Christian Bisceglia

Via Crucis
Du 2 au 26 novembre 1995

 

Dans le cadre des Cent jours d’art contemporain de Montréal, le CIAC présente en collaboration avec l’Institut Culturel Italien et la Chapelle historique du Bon-Pasteur l’installation vidéo de l’artiste italien, originaire de Messine en Sicile, Christian Bisceglia. Auteur, metteur en scène et acteur deVia Crucis, Christian Bisceglia, âgé de seulement 27 ans, a réalisé de nombreux vidéos artistiques et des documentaires. Son apprentissage s’est effectué aux côtés de Nanni Moretti, Francesco Calogero et Fabio Segatori dont il a été l’assistant.
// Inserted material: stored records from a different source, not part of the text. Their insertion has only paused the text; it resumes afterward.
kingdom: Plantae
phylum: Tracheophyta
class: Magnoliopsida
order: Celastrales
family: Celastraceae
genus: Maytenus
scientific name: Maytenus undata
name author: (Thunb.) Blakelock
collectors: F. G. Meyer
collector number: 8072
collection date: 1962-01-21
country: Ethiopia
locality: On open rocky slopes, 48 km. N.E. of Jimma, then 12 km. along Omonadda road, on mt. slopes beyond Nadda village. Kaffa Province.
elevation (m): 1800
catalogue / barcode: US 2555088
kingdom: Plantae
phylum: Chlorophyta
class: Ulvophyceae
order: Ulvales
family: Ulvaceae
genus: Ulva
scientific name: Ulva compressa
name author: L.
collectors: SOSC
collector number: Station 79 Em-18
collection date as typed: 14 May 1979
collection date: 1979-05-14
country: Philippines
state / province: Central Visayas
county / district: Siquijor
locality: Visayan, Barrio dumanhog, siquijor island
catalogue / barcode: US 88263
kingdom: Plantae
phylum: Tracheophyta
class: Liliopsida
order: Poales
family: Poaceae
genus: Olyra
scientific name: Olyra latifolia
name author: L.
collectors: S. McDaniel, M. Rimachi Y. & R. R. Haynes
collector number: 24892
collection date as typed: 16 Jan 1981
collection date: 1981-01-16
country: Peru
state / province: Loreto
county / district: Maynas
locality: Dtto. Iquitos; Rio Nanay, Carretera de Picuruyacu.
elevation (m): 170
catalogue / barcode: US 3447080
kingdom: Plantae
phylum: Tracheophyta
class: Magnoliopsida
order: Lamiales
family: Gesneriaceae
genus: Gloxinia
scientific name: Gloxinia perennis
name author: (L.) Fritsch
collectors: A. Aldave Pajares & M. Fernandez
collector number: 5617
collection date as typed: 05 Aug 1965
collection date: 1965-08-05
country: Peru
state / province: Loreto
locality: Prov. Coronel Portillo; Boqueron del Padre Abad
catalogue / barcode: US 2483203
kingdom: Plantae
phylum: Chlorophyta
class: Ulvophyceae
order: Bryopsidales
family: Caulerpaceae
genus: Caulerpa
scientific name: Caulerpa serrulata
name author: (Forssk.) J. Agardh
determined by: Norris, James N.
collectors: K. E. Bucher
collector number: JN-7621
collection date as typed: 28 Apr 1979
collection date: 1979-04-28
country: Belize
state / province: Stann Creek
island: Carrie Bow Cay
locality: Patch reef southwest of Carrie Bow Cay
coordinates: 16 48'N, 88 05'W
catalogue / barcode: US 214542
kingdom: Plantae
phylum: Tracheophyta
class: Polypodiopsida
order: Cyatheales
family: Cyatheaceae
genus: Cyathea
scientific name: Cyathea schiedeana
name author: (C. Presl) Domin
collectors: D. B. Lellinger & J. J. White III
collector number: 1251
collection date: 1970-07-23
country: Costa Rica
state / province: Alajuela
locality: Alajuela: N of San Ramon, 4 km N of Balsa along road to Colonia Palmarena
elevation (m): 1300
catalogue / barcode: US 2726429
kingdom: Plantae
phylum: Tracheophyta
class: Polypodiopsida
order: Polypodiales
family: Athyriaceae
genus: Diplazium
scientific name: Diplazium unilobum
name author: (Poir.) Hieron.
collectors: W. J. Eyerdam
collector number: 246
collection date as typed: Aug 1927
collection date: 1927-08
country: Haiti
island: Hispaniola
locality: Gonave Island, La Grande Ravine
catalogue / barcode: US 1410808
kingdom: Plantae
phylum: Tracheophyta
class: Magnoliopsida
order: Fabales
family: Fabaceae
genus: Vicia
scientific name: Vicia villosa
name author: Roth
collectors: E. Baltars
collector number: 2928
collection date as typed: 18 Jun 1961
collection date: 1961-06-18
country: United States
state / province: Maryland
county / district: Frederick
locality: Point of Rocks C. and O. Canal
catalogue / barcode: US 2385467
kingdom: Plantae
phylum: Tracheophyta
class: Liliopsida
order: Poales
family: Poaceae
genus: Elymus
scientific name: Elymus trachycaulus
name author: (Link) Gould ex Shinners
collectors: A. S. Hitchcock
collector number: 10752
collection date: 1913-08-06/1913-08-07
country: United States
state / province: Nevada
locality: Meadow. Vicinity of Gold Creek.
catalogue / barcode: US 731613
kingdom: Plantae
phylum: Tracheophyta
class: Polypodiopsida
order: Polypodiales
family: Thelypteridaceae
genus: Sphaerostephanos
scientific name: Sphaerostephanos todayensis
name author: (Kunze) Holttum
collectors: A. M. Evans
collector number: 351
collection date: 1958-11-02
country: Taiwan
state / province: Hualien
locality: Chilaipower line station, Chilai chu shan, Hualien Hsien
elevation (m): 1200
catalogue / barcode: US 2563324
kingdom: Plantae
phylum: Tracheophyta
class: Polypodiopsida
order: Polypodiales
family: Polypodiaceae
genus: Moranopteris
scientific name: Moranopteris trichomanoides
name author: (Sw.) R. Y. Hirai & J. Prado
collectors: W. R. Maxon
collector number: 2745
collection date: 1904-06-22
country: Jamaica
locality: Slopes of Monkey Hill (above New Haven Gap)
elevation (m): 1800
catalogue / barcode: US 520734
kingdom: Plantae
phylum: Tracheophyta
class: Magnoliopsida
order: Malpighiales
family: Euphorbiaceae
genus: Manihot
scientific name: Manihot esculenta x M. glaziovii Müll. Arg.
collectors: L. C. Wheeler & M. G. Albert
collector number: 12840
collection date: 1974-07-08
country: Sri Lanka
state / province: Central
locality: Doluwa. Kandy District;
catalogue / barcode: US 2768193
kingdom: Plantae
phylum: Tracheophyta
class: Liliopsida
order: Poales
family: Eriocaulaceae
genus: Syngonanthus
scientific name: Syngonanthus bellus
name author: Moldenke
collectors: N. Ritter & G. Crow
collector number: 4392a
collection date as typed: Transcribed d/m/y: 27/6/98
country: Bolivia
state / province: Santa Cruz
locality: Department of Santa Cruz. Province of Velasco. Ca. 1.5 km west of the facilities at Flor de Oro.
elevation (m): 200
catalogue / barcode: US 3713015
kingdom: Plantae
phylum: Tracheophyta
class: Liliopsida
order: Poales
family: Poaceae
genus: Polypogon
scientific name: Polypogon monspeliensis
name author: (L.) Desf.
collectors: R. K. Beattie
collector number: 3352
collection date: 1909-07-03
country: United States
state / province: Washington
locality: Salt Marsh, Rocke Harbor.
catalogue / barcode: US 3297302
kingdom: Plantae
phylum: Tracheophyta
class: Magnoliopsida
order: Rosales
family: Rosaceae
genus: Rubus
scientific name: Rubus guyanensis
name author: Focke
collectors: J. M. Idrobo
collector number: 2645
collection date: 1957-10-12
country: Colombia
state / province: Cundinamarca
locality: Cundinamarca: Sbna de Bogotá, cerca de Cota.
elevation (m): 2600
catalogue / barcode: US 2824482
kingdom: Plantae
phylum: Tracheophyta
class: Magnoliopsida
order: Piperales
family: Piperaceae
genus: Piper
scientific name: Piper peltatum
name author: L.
Ses œuvres ont été présentées notamment dans le cadre du Festival « Cinema Giovane » de Turin et de celui de Berlin. Il travaille actuellement à « vidéographier » dans le même esprit que Via Crucis l’impressionnante martyrologie chrétienne.

 

L’œuvre de Christian Bisceglia se situe, à l’instar de celle de Pasolini, à la frontière du mythe et de la réalité. Via Crucis est constituée d’une série d’images électroniques. L’intention sur laquelle il fonde son travail est celle d’actualiser, en l’humanisant, la Passion de Jésus depuis l’instant fatidique de sa condamnation jusqu’à sa déposition. Les différents moments de cet itinéraire tragique sont reconstruits à travers la réitération des icônes qui se succèdent au ralenti sur quatorze écrans de télévision. Chacune des stations porte l’attention de l’observateur sur un détail fortement dramatique tels que le regard du Christ, les épines de la couronne, les lanières du fouet, l’écorce de la croix, le mouvement de la véronique, etc. L’installation se présente comme une inquiétante galerie de tableaux animés qui nous renvoient continuellement d’une part, aux scènes évoquées par la grande peinture italienne de la Renaissance et de la période baroque – fréquentes sont les références à Antonello da Messina, à Michelange et au Caravage et, d’autre part, à la sensibilité d’artistes et d’écrivains aussi contemporains que Yukio Mishima, Pier Paolo Pasolini, Derek Jarman et Martin Scorcese.

 

L’effet de l’image, magistralement photographiée par Francesco Mento et montée selon la technique du « frame to frame » (montage au ralenti des photogrammes en succession), permet d’effectuer une dilatation du temps et de l’espace que souligne, en l’amplifiant, la musique de Peter Gabriel. L’œil de Christian Bisceglia choisit d’adopter un point de vue résolument nouveau par rapport à celui de la tradition catholique: celui d’un esprit séculier qui explore les mystères religieux à travers les aspects les plus humains de l’histoire du Christ. La passion de Jésus apparaît ainsi comme figée dans son atemporalité mais, grâce au recours à un médium aussi répandu que la télévision, la mort du Dieu se transmute en une trop humaine souffrance. Une évocation de la Douleur accrue ou, selon les points de vue, tempérée par l’application d’un esthétisme aux limites de la complaisance, voire de la mystérieuse empathie entre la victime et ses bourreaux.

 

Présentée pour la première fois en avril dernier dans l’église Del Carmine à Taormina en Sicile, cette œuvre produite par l’Ente Teatro de Messine, témoigne de la grande saison créative qui caractérise tout le sud de l’Italie et en particulier la Sicile. Avant-garde et tradition, Orient et Occident, rigueur et excès, piété et humanisme contemporains se mêlent dans cette réalisation qui a retenu l’attention de la critique la plus exigeante.

 

Ont collaboré à la réalisation de Via Crucis, Francesco Mento (photographie), Alessandra Prudente (assistant du metteur en scène), Renzo Cucinotta, Bibi Fawzia Jahali, Annamaria Meli et Pasquale Zavaglia.